Using the records below, report how many lines hold "Ihrer", with no extra text.

Dataset entries:
──────────────────────────────

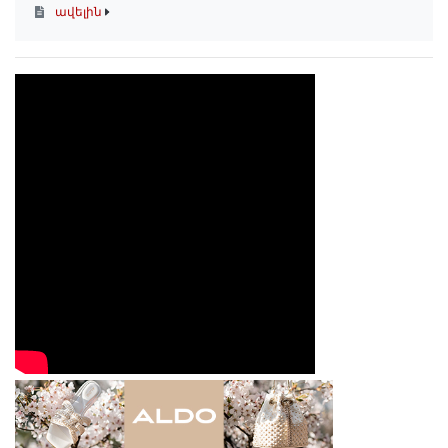
ավելին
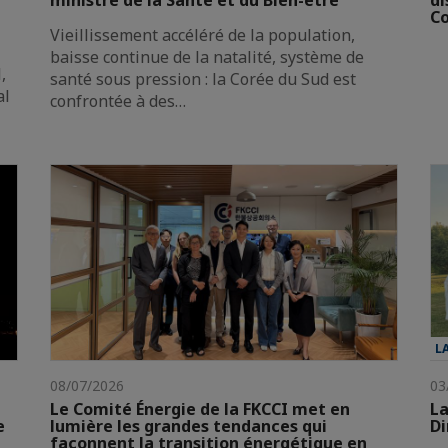
ministre de la Santé et du Bien-être
di
Co
Vieillissement accéléré de la population,
baisse continue de la natalité, système de
,
santé sous pression : la Corée du Sud est
al
confrontée à des…
L
08/07/2026
03
Le Comité Énergie de la FKCCI met en
La
e
lumière les grandes tendances qui
Di
façonnent la transition énergétique en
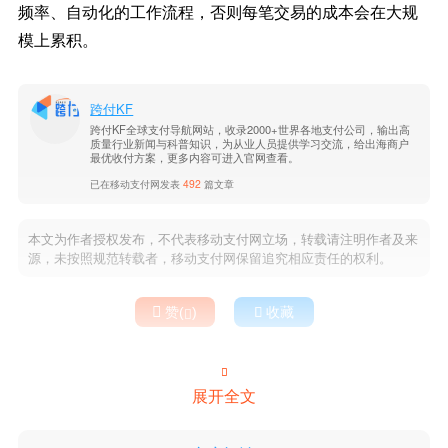
频率、自动化的工作流程，否则每笔交易的成本会在大规
模上累积。
跨付KF
跨付KF全球支付导航网站，收录2000+世界各地支付公司，输出高
质量行业新闻与科普知识，为从业人员提供学习交流，给出海商户
最优收付方案，更多内容可进入官网查看。
已在移动支付网发表
492
篇文章
本文为作者授权发布，不代表移动支付网立场，转载请注明作者及来
源，未按照规范转载者，移动支付网保留追究相应责任的权利。

赞(
)

收藏


展开全文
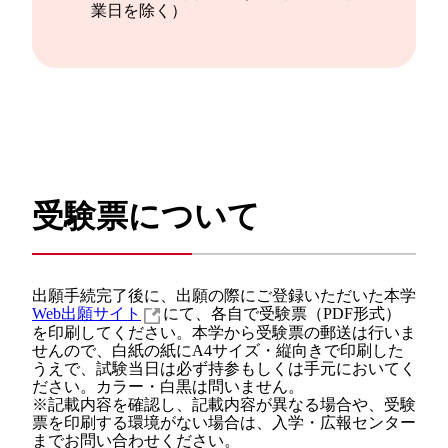
業日を除く）
受験票について
出願手続完了後に、出願の際にご登録いただいた本学
Web出願サイト
にて、各自で受験票（PDF形式）
を印刷してください。本学から受験票の郵送は行いま
せんので、白紙の紙にA4サイズ・縦向きで印刷した
うえで、試験当日は必ず持参もしくは手元においてく
ださい。カラー・白黒は問いません。
※記載内容を確認し、記載内容が異なる場合や、受験
票を印刷する環境がない場合は、入学・広報センター
までお問い合わせください。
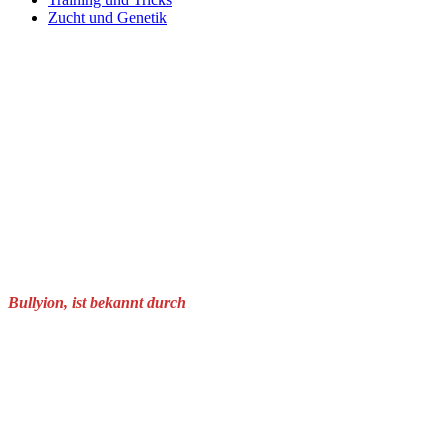
Zucht und Genetik
Bullyion, ist bekannt durch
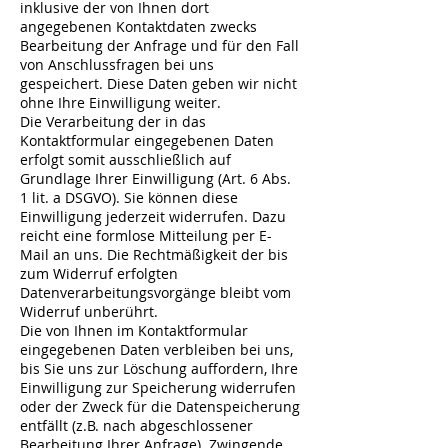
inklusive der von Ihnen dort
angegebenen Kontaktdaten zwecks
Bearbeitung der Anfrage und für den Fall
von Anschlussfragen bei uns
gespeichert. Diese Daten geben wir nicht
ohne Ihre Einwilligung weiter.
Die Verarbeitung der in das
Kontaktformular eingegebenen Daten
erfolgt somit ausschließlich auf
Grundlage Ihrer Einwilligung (Art. 6 Abs.
1 lit. a DSGVO). Sie können diese
Einwilligung jederzeit widerrufen. Dazu
reicht eine formlose Mitteilung per E-
Mail an uns. Die Rechtmäßigkeit der bis
zum Widerruf erfolgten
Datenverarbeitungsvorgänge bleibt vom
Widerruf unberührt.
Die von Ihnen im Kontaktformular
eingegebenen Daten verbleiben bei uns,
bis Sie uns zur Löschung auffordern, Ihre
Einwilligung zur Speicherung widerrufen
oder der Zweck für die Datenspeicherung
entfällt (z.B. nach abgeschlossener
Bearbeitung Ihrer Anfrage). Zwingende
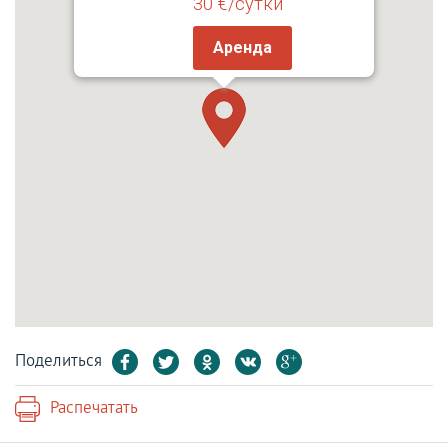
30 €/сутки
Аренда
Поделиться
Распечатать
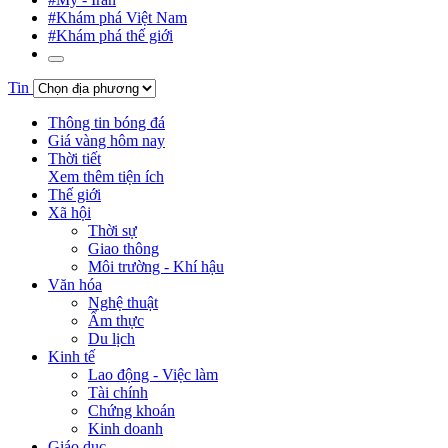
#Khám phá Việt Nam
#Khám phá thế giới
Tin
Thông tin bóng đá
Giá vàng hôm nay
Thời tiết
Xem thêm tiện ích
Thế giới
Xã hội
Thời sự
Giao thông
Môi trường - Khí hậu
Văn hóa
Nghệ thuật
Ẩm thực
Du lịch
Kinh tế
Lao động - Việc làm
Tài chính
Chứng khoán
Kinh doanh
Giáo dục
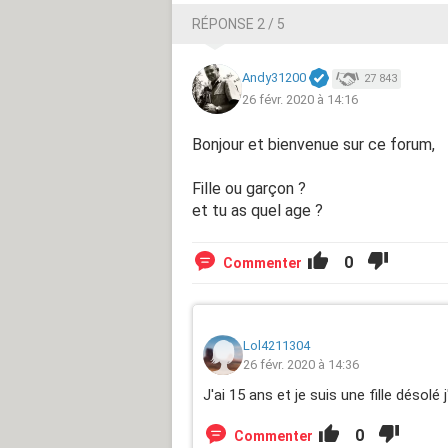
RÉPONSE 2 / 5
Andy31200
27 843
26 févr. 2020 à 14:16
Bonjour et bienvenue sur ce forum,
Fille ou garçon ?
et tu as quel age ?
0
Commenter
Lol4211304
26 févr. 2020 à 14:36
J'ai 15 ans et je suis une fille désolé 
0
Commenter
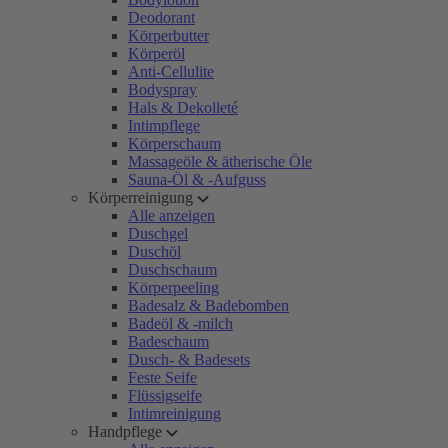
Deodorant
Körperbutter
Körperöl
Anti-Cellulite
Bodyspray
Hals & Dekolleté
Intimpflege
Körperschaum
Massageöle & ätherische Öle
Sauna-Öl & -Aufguss
Körperreinigung
Alle anzeigen
Duschgel
Duschöl
Duschschaum
Körperpeeling
Badesalz & Badebomben
Badeöl & -milch
Badeschaum
Dusch- & Badesets
Feste Seife
Flüssigseife
Intimreinigung
Handpflege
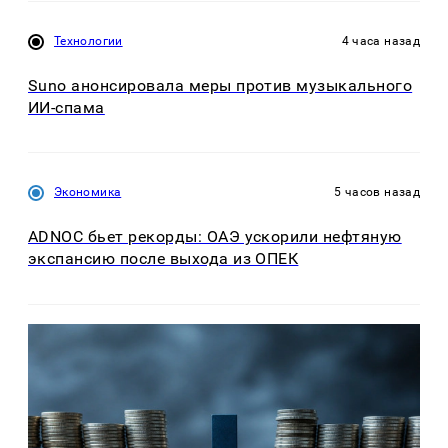
Технологии
4 часа назад
Suno анонсировала меры против музыкального
ИИ-спама
Экономика
5 часов назад
ADNOC бьет рекорды: ОАЭ ускорили нефтяную
экспансию после выхода из ОПЕК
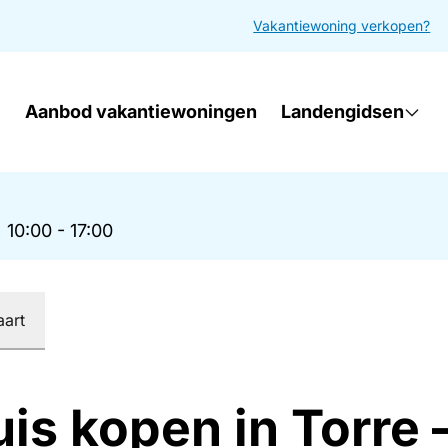
Vakantiewoning verkopen?
Aanbod vakantiewoningen
Landengidsen
|
10:00 - 17:00
aart
uis kopen in Torre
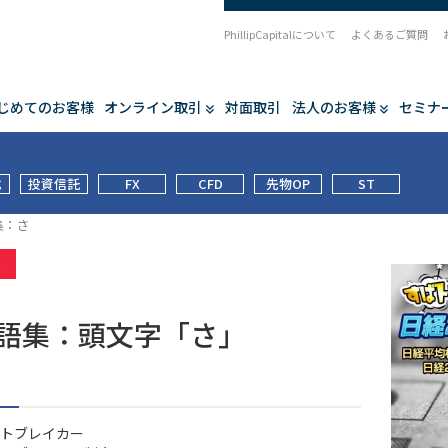
PhillipCapitalについて
よくあるご質問
じめてのお客様
オンライン取引
対面取引
法人のお客様
セミナ
式
投資信託
FX
CFD
先物OP
ST
集：さ
集
用語集：頭文字「さ」
トブレイカー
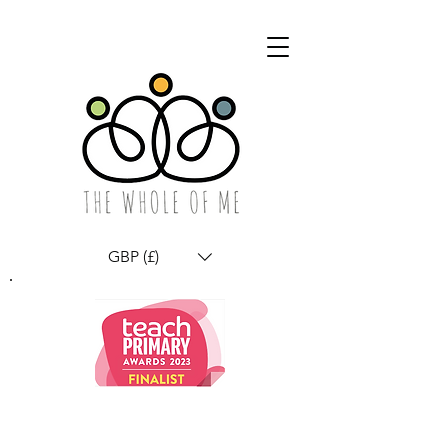
GBP (£)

──────────────────────────────

FINISHED TASK
2